Alle ruhig bleiben, es ist endlich so weit: Der Bundesgerichtshof hat das langersehnte Urteil zu der Frage, wann Influencer*innen ihre Postings in sozialen Medien, wie beispielsweise Instagram, die mit sog. „Tap Tags“ versehen sind, als Werbung kennzeichnen müssen. „Tap Tags“ sind Markierungen, die beim Anklicken von auf den Bildern zu sehenden Produkten (i.d.R. Bekleidung oder Kosmetikprodukte) erscheinen und die Hersteller oder Anbieter dieser Produkte nennen. Klickt man auf einen solchen „Tap Tag“, wird man auf die Instagrampräsenz des Unternehmens weitergeleitet.

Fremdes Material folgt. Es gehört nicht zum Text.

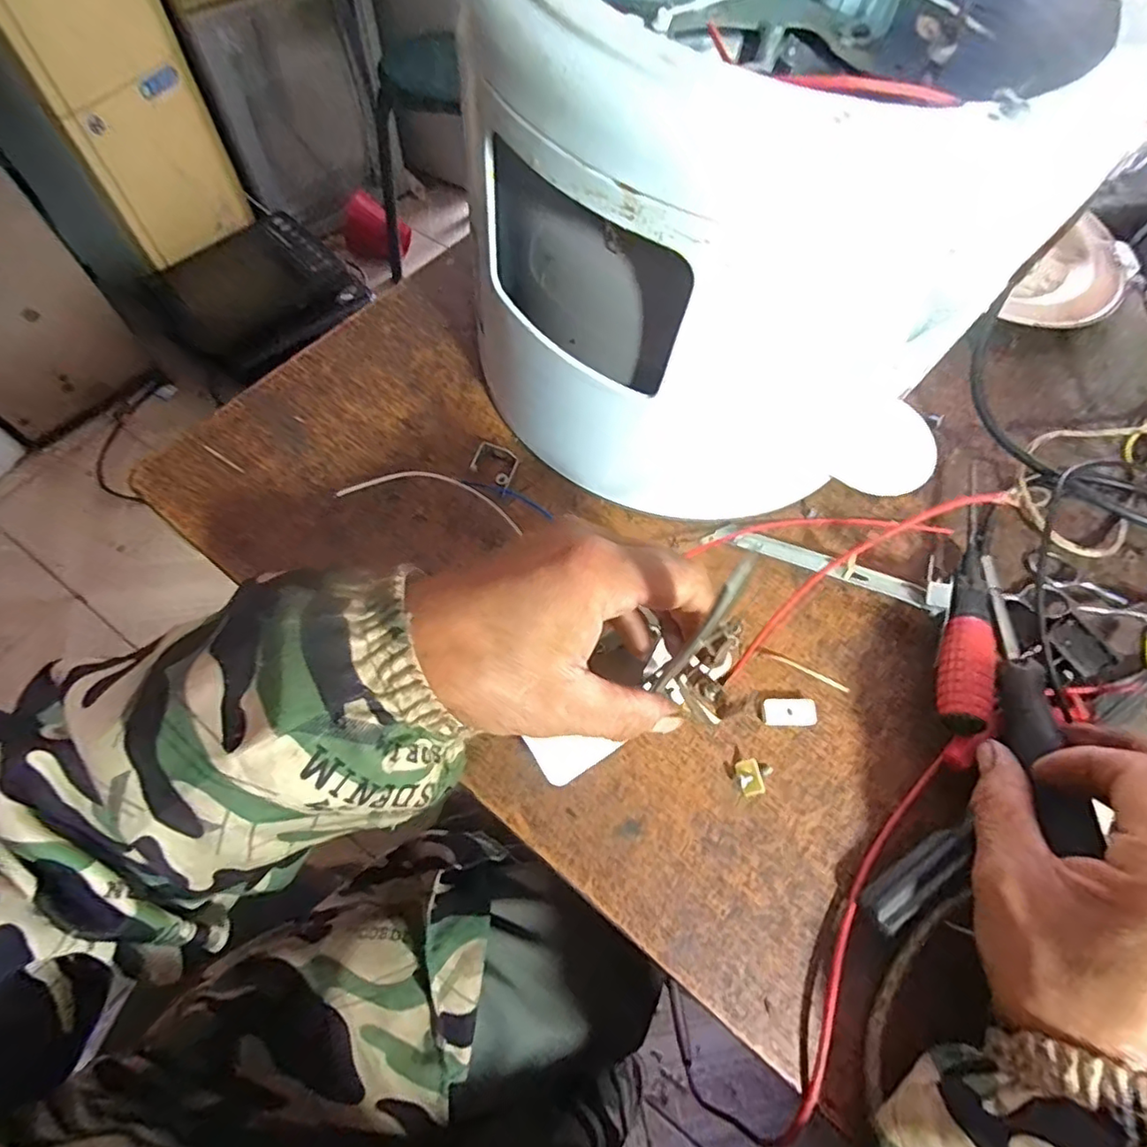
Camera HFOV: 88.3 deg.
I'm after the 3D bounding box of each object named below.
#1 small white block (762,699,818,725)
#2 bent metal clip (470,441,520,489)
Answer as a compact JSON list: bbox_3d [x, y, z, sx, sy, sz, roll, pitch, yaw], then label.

Beklagte in den verbundenen Verfahren sind die Influencerinnen Cathy Hummels, Leonie Hanne und Luisa-Maxime Huss. Diese waren vom Verband Sozialer Wettbewerb e.V. wegen Schleichwerbung auf Unterlassung in Anspruch genommen worden.
Was hat der BGH entschieden?
Zunächst stellte der Gerichtshof fest, dass „Tap Tags“ an sich keine Werbung darstellen. Erforderlich sei vielmehr ein „werblicher Überschuss“, dieser sei aber bereits dann gegeben, wenn auf die Hersteller des abgebildeten Produkts verwiesen werde.
Gegen Luisa-Maxime Huss erging eine nachteilige Entscheidung. Für einen Beitrag über Himbeermarmelade erhielt diese eine Gegenleistung. Weil Influencer*innen für den BGH grds. geschäftlich handeln und mit ihren Beiträgen zu Fitness, Lifestyle oder Reisen ihre eigene „Brand“ fördern, liegt eine Geschäftliche Handlung i.S.d. § 2 Abs. 1 Nr. 1 UWG vor. Der Beitrag sei zudem nicht deutlich genug als Werbung gekennzeichnet gewesen. Er könne Verbraucher zu einer geschäftlichen Entscheidung – nämlich dem Anklicken des auf das Instagram-Profil des Herstellers führenden Links – veranlassen, die sie andernfalls nicht getroffen hätten.
Cathy Hummels und Leonie Hanne wiederum hatte mit ihrer Revision Erfolg. Sie hatte in einem Beitrag auf ein Stofftier hingewiesen, dass Nutzer über mehrere Klicks zum Hersteller führte. Da sie aber keine Gegenleistung von diesem Unternehmen erhalten hatte, bestand nach Aussage des Gerichts keine Kennzeichnungspflicht. Denn unzulässige Schleichwerbung setze gerade eine solche grundsätzlich voraus. Ohne Gegenleistung sei eine unzulässige Schleichwerbung nur anzunehmen, wenn der fragliche Beitrag „nach seinem Gesamteindruck übertrieben werblich ist, etwa weil er ohne jede kritische Distanz allein die Vorzüge eines Produkts dieses Unternehmens in einer Weise lobend hervorhebt, dass die Darstellung den Rahmen einer sachlich veranlassten Information verlässt.“ Dies war aber hier nicht der Fall.
Durchaus überraschend und daher hervorzuheben ist ferner die Aussage des Gerichtshofs, dass die §§ 6 Abs. 1 Nr. 1 TMG, 22 Abs. 1 Satz 1 MStV gegenüber § 5a Abs. 6 UWG eine vorgehende Spezialregelung darstellen.
Wie geht es weiter?
Die Entscheidung des BGH hat mehr Klarheit für die Geltung des momentanen UWG für die deutschen Influencer*innen geschaffen. Die Entscheidung steht auch weitgehend im Einklang, mit dem ab Mitte 2022 geltenden § 5a Abs. 4 Satz 2 UWG, bei dem der Gesetzgeber ebenfalls auf ein Entgelt oder eine ähnliche Gegenleistung für die ggf. irreführende Handlung von einem fremden Unternehmen erhält oder sich versprechen lässt.